── Text excerpt ──
Yuck, Cooties!And what did the natives get in return for their generosity? Columbus’s crew gave some very special gifts to them in the form of measles, tetanus, typhoid, influenza, pneumonia, dysentery, whooping cough, smallpox and pork chops. The last one was
Queen Isabella’s idea. She knew a fattened pig was the perfect food source. Unfortunately, the pigs also spread trichinosis. All those poor Native Americans knew is that one minute they were living happily smoking their peace pipe with perfectly working bowel movements and the next they had a bad case of the runs and some wild pigs running through their homes. Fair? Hardly.
oooouuuuuu shiny thingsBy now, the honeymoon was over. The Indians soon had enough and attacked Columbus’s crew killing many of them. Columbus just got more men to come over and enslaved the Indians forcing them to mine for gold. Meanwhile, the Indians just couldn’t understand why Europeans got so worked up over shinny things. It would be like a bunch of aliens landing in New York and demanding large quantities of
bobble head dolls. Sure, bobble head dolls are amusing, but they have no monetary value. To the Indians, gold was not currency, and certainly not something that they were willing to die for.
I know you are, but what am I 
Columbus seemed to take a sadistic delight in the rape, pillage and murder of innocent people. The rape and pillaging part is generally scratched out of the history books because it makes a far less picturesque tale then the tiny ships of the Nina, Pinta and Santa Maria merrily sailing across the ocean. Any Indian who didn’t give Columbus enough gold immediately had his hands cut off or was bled to death. By the time Columbus was done being a fabulously swell guy, 250,000 Indians had died. ok ok, we must remember that this was part of exploration and he did nothing more horrible than any other explorer of his time. But like my grandmother always said…. just because everyone else is doing it doesn’t mean you have to do it.
───
── Data shown ──
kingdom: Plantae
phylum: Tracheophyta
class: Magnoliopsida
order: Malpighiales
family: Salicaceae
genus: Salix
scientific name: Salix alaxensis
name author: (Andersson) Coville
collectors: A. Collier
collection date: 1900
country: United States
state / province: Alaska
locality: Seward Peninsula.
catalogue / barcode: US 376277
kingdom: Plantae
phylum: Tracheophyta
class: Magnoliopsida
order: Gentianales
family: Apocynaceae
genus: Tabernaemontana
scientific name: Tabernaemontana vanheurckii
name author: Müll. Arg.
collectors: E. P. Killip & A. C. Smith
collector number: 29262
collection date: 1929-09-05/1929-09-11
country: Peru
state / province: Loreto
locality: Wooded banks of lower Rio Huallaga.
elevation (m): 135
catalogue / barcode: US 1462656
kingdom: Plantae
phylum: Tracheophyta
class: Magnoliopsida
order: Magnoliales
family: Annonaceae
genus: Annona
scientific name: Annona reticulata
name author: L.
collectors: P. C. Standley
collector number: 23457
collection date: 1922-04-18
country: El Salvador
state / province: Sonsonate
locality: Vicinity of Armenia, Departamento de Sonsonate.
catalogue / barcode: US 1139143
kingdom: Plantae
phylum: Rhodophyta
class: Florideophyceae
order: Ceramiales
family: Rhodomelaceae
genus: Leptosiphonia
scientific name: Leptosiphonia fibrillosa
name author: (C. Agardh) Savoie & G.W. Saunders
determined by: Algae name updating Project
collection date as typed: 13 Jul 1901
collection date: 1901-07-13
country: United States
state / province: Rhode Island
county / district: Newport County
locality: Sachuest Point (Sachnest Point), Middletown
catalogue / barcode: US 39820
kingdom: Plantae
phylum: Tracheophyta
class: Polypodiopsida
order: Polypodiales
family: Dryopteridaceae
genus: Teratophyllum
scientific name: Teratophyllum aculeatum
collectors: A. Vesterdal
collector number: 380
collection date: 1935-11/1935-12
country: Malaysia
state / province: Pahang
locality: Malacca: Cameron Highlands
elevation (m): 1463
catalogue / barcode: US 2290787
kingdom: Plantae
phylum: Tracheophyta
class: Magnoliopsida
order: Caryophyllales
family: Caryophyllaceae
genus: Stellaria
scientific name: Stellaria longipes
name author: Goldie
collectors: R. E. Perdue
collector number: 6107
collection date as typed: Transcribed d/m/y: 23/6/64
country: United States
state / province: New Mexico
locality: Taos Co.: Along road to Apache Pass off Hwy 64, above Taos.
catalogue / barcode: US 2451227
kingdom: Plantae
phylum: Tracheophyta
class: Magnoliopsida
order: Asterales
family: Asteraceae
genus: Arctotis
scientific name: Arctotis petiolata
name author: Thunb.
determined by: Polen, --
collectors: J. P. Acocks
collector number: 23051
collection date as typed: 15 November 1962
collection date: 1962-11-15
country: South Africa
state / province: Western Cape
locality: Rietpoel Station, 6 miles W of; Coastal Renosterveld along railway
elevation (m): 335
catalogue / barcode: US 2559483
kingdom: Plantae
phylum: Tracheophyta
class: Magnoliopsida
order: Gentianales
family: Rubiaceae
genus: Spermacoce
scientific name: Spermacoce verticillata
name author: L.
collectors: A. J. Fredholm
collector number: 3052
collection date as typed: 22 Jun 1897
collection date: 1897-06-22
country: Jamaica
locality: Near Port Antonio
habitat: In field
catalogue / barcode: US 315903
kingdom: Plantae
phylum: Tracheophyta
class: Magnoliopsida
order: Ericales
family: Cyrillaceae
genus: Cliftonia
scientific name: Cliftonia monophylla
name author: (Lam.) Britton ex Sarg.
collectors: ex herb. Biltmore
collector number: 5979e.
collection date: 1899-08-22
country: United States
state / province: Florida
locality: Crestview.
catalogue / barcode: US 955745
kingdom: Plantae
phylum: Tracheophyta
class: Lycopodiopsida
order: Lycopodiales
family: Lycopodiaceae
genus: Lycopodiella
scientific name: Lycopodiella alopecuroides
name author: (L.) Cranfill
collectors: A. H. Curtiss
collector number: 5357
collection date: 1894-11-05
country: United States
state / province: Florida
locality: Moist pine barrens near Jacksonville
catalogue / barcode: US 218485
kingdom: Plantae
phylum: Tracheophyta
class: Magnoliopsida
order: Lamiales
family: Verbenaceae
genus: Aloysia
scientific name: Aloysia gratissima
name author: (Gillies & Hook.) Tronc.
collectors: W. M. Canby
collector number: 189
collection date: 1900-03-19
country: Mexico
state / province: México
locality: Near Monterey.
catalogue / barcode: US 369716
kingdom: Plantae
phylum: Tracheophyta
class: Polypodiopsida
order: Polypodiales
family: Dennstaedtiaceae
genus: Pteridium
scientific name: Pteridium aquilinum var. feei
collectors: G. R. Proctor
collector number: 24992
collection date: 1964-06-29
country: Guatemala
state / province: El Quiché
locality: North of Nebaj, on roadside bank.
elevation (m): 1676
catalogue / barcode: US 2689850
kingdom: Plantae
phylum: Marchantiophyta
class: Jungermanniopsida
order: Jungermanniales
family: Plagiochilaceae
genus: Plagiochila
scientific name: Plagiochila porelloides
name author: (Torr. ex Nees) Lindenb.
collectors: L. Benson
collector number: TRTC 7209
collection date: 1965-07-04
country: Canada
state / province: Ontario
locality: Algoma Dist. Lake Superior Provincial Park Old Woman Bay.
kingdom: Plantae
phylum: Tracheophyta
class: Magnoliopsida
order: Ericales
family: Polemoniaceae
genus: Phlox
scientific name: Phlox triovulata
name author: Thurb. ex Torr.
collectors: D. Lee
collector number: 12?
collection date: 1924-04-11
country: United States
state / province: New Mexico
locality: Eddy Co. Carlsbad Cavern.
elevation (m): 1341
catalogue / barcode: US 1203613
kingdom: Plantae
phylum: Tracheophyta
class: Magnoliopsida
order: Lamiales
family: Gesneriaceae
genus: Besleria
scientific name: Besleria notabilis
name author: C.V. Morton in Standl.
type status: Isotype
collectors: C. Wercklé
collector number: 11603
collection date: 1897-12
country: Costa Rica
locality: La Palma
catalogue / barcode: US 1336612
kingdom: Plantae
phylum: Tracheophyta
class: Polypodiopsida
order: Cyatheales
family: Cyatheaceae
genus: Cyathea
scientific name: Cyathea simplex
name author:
───
### [Exercises]
a: Reproduce the stretch of the passage about Columbus from "oooouuuuuu shiny thingsBy" through "to die for." word for word.
b: Carry on the passage about Columbus from the point at which it stops.
The items come from a source unrelated to the passage about Columbus.

### [Answers to each task]
a:
oooouuuuuu shiny thingsBy now, the honeymoon was over. The Indians soon had enough and attacked Columbus’s crew killing many of them. Columbus just got more men to come over and enslaved the Indians forcing them to mine for gold. Meanwhile, the Indians just couldn’t understand why Europeans got so worked up over shinny things. It would be like a bunch of aliens landing in New York and demanding large quantities of
bobble head dolls. Sure, bobble head dolls are amusing, but they have no monetary value. To the Indians, gold was not currency, and certainly not something that they were willing to die for.

b:
When you look at all the mayhem Columbus caused, you can’t help but wonder why school children everywhere still have to write reports on such a big jerk. But if there is one thing that the kids at home should learn from this blog it is this - the person with the most toys gets to write the history books and Columbus certainly brought back his share of new toys. His spoils included gold, slaves, chocolate, peanuts, potatoes, tobacco and possibly syphilis.**
Maybe Columbus' appeal to school kids is because he kind of acted like a spoiled brat. He didn't share. He spread countless germs. He bullied others. He is the kind of guy that we teach are children not to grow up and become. So why then do we honor him in classrooms across America?
** Some historians even argue that good old Chis spent his last days suffering from some itchiness. The other side of the debate is that Columbus did not bring back syphilis to Europe. Syphilis may have randomly mutated into a virulent pathogen at the end of the 15th century and the fact that it began to wreak havok on the population at the time of Columbus’s return home was mere coincidence.Sources and Further Reading:Hayden, Deborah. Pox: Genius, Madness, And The Mysteries Of Syphilis, New York, NY: Basic Books, 2003.
Christopher Columbus: Explorer of the New World. DVD. History Channel. 2005.
Cook, Noble David, “Sickness, Starvation, and Death in Early Hispaniola”, Journal of Interdisciplinary History, Vol. 32, No. 3 (Winter, 2002), pp. 349-386.